Your instructions
A faithful transcript of every entry is required; pictures do not belong in it.

Records provided
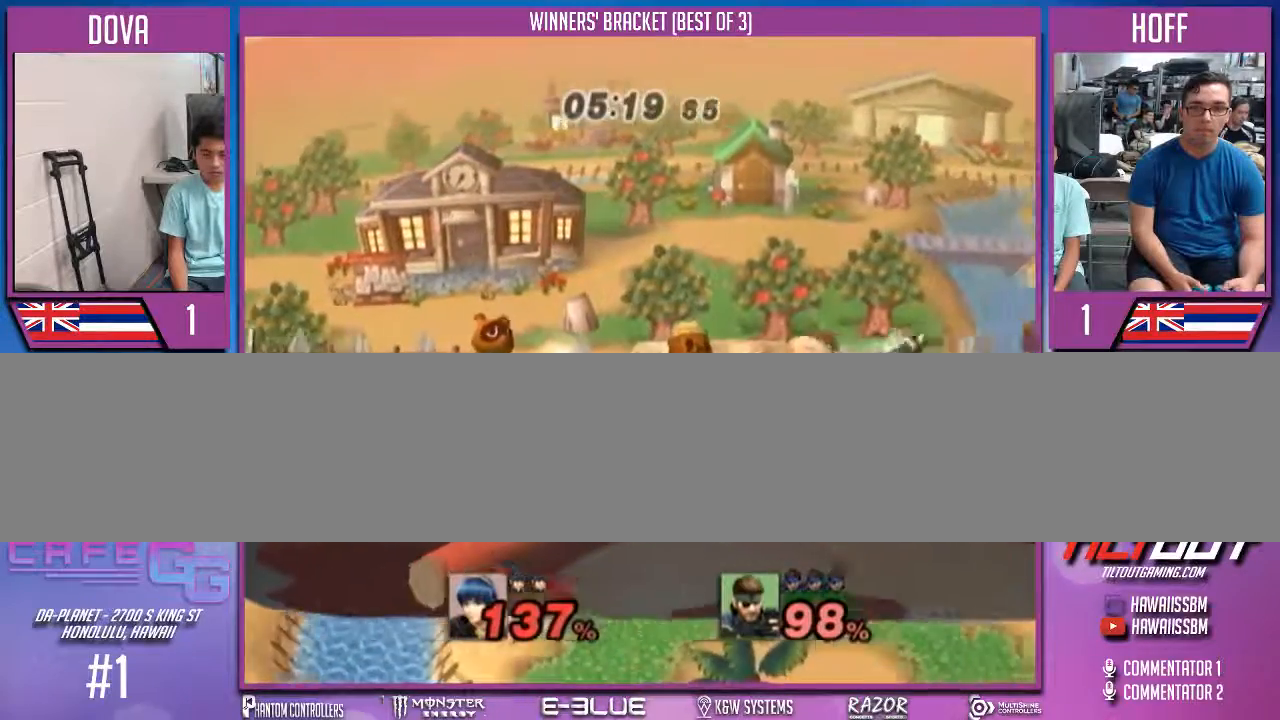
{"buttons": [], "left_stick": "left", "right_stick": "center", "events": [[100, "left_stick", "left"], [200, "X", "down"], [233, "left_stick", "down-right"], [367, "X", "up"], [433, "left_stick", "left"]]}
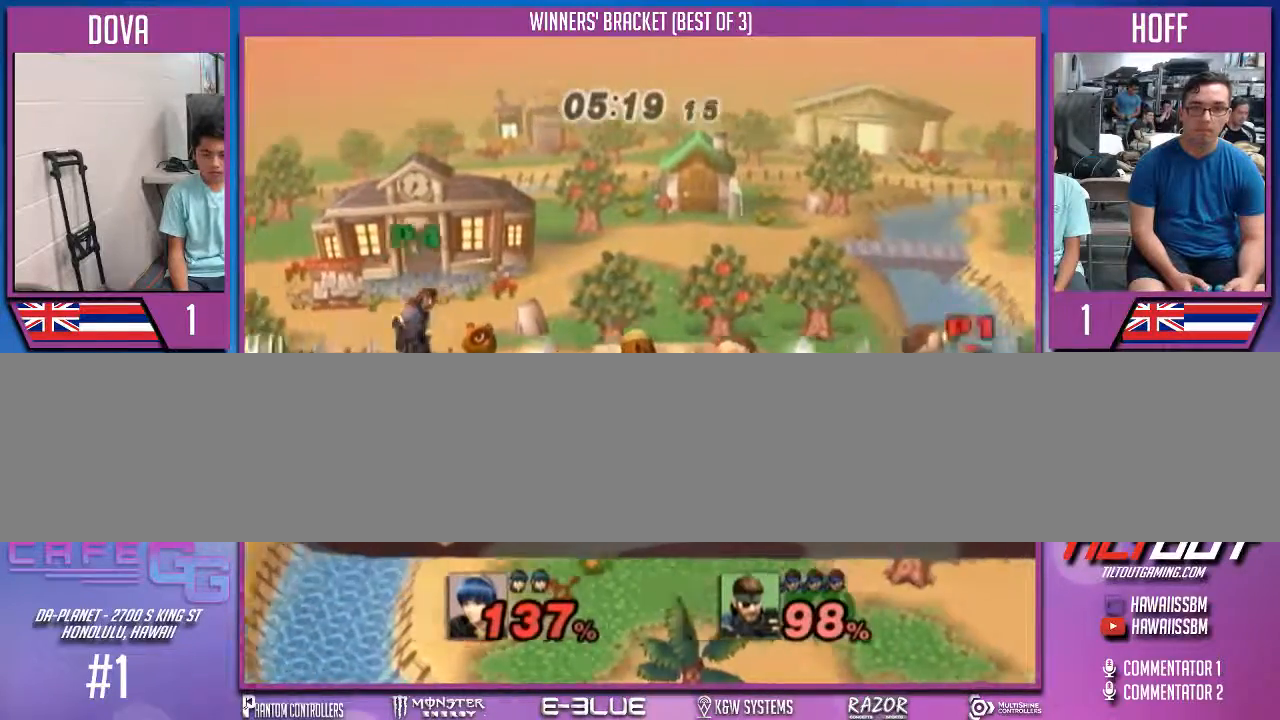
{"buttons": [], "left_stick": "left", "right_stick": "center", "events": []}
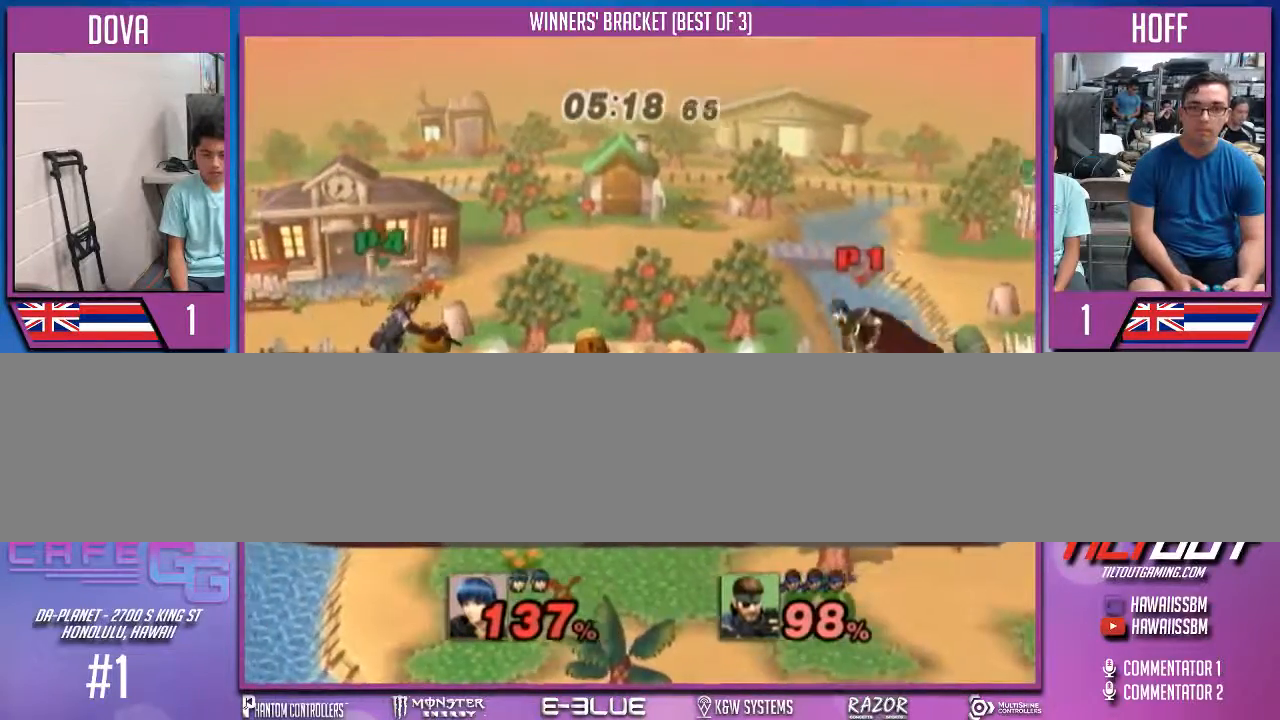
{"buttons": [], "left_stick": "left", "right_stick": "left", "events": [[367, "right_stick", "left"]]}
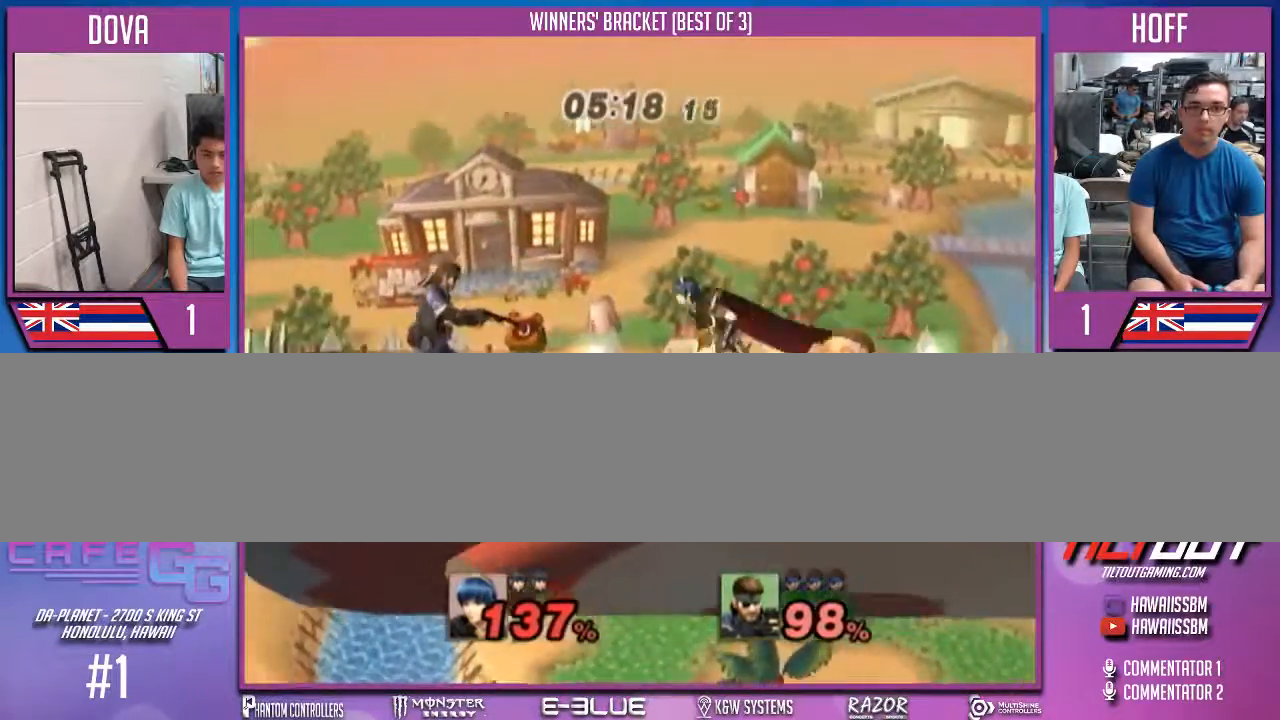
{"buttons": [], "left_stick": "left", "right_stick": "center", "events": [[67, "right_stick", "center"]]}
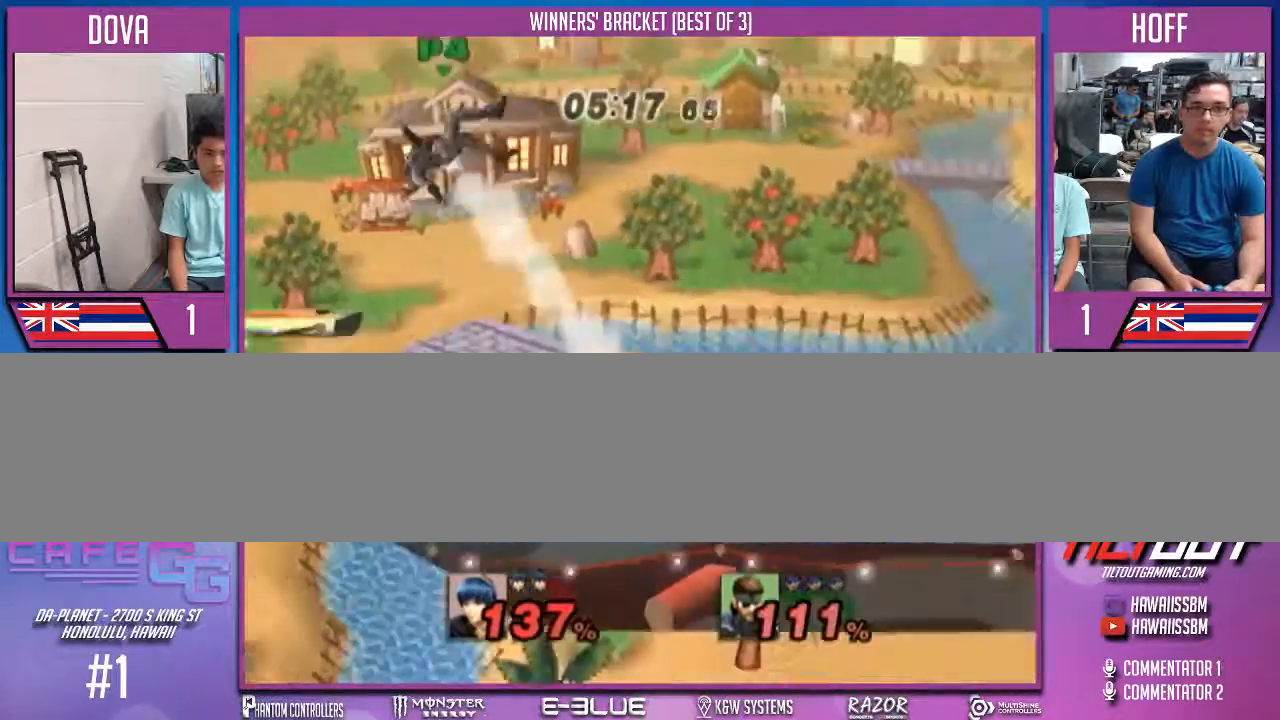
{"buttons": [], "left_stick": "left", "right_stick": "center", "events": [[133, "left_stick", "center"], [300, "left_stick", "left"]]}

Solution for this problem
{"buttons": [], "left_stick": "left", "right_stick": "center", "events": [[100, "left_stick", "left"], [200, "X", "down"], [233, "left_stick", "down-right"], [367, "X", "up"], [433, "left_stick", "left"]]}
{"buttons": [], "left_stick": "left", "right_stick": "center", "events": []}
{"buttons": [], "left_stick": "left", "right_stick": "left", "events": [[367, "right_stick", "left"]]}
{"buttons": [], "left_stick": "left", "right_stick": "center", "events": [[67, "right_stick", "center"]]}
{"buttons": [], "left_stick": "left", "right_stick": "center", "events": [[133, "left_stick", "center"], [300, "left_stick", "left"]]}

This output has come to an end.